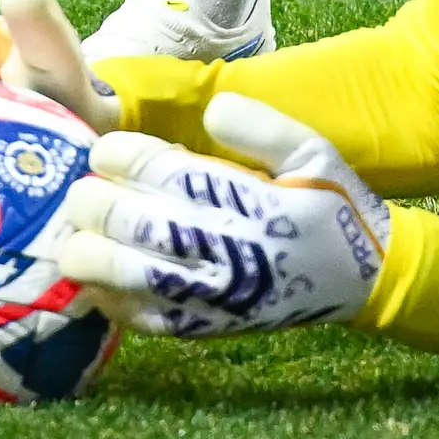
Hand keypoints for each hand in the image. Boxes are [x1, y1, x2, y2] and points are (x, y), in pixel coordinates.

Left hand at [48, 106, 389, 336]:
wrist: (364, 279)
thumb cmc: (332, 205)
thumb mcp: (314, 150)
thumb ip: (262, 126)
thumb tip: (210, 109)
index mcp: (251, 201)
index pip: (164, 173)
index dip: (120, 156)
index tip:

************

#### [TASK DIRECTIONS]
Return the complete material exactly as given, excluding images.

#### [EXERCISE RESPONSE]
Hand keypoints for each hand in the image. Boxes are [x1, y1, x2, y2] and points are (x, y), in pixel coordinates.

Left hand at [48, 106, 389, 336]:
wrist: (364, 279)
thumb cmc: (332, 205)
thumb mcp: (314, 150)
thumb ip: (262, 126)
thumb tip: (210, 109)
index mcp: (251, 201)
index pip: (164, 173)
index dip: (120, 156)
index tip:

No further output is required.